◆ Exercise objective ◆
Pick out each line of the records that includes the string "Daten", and copy it.

***** Source information *****

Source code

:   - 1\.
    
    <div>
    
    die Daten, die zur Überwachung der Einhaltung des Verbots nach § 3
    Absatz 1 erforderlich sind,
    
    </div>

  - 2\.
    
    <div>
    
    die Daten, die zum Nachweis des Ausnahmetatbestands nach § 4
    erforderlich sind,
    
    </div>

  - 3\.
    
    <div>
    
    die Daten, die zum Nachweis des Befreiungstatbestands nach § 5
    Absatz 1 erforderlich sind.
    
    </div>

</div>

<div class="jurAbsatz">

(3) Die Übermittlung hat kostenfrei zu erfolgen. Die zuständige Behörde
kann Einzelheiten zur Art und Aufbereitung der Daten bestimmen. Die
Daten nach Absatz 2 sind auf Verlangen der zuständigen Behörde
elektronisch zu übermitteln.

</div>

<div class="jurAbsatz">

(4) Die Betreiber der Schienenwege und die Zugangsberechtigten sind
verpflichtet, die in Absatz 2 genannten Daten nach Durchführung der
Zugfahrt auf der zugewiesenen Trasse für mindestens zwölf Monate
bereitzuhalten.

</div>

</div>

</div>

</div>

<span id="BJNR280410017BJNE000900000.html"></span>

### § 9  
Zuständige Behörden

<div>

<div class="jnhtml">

*****

◆ Your solution ◆
    die Daten, die zur Überwachung der Einhaltung des Verbots nach § 3
    die Daten, die zum Nachweis des Ausnahmetatbestands nach § 4
    die Daten, die zum Nachweis des Befreiungstatbestands nach § 5
kann Einzelheiten zur Art und Aufbereitung der Daten bestimmen. Die
Daten nach Absatz 2 sind auf Verlangen der zuständigen Behörde
verpflichtet, die in Absatz 2 genannten Daten nach Durchführung der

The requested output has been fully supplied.